### 作業内容
1. オキシトシンの記事によれば、2005年の海外の研究でオキシトシンをかいだ被検者たちは「信頼ゲーム」でどうなったか。
2. オキシトシンの記事を、最後の文の後から書き継ぐこと。

### 検討用本文
◇ ◇ ◇
意外に知らないホルモンの実力

【オキシトシン】自閉症の治療薬として試される絆ホルモン

写真はイメージ)(C)日刊ゲンダイ

 2005年に行われた海外の研究では、オキシトシンをかいだ被検者たちが「信頼ゲーム」で投資家役をより信頼しやすくなることが明らかになった。「信頼ホルモン」でもあるのだ。

「人は恋をすると好きな異性を獲得するためにドーパミンの分泌が高まり、一生懸命にアピールします。そして、2人が結ばれ肌が触れ合い、子供ができると、今度はオキシトシンが強く働いて一体感をもった家族愛が生まれる。ですから『絆ホルモン』や『浮気防止ホルモン』とも呼ばれるのです」

 ところが結婚生活が長くなり子供も成長すると、夫婦間の愛情が薄れていくという話はよく聞く。その場合、夫婦間のスキンシップがないことを指摘する研究者が少なくない。オキシトシンは、スキンシップだけでなく、ペットと触れ合うことでも分泌が高まるという。
◇ ◇ ◇
(データセットの項目)
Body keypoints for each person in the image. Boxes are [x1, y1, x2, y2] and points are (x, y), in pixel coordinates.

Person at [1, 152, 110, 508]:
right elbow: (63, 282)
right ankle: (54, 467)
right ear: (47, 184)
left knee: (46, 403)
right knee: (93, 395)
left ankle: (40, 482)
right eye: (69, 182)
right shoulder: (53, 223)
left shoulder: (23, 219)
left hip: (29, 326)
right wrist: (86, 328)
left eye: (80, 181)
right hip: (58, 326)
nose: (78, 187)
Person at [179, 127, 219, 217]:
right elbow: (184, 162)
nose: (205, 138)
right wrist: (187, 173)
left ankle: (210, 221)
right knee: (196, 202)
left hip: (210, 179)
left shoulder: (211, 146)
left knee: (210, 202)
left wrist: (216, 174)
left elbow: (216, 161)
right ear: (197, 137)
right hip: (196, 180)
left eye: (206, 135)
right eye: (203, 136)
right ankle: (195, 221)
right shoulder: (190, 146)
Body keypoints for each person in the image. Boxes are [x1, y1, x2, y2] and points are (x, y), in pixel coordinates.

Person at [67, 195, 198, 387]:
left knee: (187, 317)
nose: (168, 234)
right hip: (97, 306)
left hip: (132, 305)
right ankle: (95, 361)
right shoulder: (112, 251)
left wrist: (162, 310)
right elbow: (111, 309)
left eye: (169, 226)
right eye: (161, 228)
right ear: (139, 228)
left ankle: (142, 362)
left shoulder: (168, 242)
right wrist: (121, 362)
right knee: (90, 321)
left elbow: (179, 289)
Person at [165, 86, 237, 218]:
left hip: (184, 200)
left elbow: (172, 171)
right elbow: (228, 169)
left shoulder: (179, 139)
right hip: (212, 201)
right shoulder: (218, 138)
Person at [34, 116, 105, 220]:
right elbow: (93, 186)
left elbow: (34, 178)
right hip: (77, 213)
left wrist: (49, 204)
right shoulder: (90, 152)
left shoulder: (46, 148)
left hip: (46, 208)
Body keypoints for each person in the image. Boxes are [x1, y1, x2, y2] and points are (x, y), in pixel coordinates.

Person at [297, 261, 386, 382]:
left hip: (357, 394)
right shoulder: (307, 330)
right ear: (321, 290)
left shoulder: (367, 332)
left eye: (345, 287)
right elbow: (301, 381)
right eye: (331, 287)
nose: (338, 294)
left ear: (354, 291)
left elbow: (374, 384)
◇ ◇ ◇
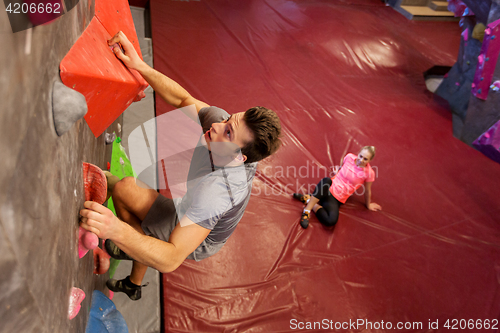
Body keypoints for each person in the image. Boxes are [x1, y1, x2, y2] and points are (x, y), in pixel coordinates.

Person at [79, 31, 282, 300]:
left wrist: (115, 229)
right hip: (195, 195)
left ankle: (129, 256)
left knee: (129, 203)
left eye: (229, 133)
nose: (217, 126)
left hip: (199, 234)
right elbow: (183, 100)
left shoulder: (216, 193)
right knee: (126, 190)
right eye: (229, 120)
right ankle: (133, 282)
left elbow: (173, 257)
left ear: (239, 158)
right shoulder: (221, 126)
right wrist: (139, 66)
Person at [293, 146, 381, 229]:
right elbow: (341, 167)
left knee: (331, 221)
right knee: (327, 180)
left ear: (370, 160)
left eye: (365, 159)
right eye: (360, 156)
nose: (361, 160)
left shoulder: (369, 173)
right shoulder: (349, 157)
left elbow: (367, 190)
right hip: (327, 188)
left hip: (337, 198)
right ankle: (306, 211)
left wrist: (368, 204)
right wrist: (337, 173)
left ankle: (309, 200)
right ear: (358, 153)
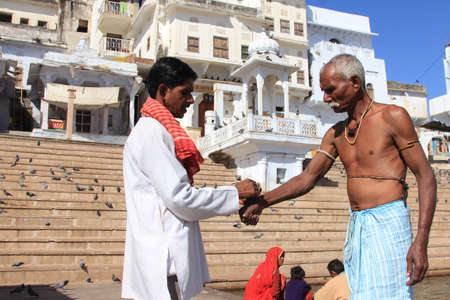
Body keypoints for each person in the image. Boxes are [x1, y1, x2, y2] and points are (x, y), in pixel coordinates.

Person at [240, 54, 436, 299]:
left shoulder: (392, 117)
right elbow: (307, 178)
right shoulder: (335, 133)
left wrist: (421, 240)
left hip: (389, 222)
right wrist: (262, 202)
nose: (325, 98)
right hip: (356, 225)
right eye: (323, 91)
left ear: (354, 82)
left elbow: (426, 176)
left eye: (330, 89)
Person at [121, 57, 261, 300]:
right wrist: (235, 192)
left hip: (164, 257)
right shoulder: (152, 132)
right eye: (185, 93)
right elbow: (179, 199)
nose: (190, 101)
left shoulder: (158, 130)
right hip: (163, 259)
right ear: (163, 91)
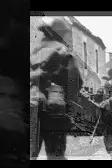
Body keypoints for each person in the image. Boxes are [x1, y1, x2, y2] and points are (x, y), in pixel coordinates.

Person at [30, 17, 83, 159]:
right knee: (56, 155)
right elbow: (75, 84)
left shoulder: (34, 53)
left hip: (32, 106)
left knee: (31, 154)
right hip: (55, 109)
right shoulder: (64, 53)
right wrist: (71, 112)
◇ ◇ ◇
### 解答
1. 投資家役をより信頼しやすくなった。

2.
 オキシトシンの研究が遅れていたのは、分泌の過不足があまり病気と関係しないからだ。国内では陣痛誘発や分娩促進などに注射剤のみが保険適用になっている。

「最近、発達障害の一種の『自閉スペクトラム症』の対人コミュニケーション障害に、オキシトシンの経鼻スプレーを使うと協調性が改善されることが報告されました。いま日本で、医師主導で治験が進められています」

 オキシトシンには、まだ秘めた力がありそうだ。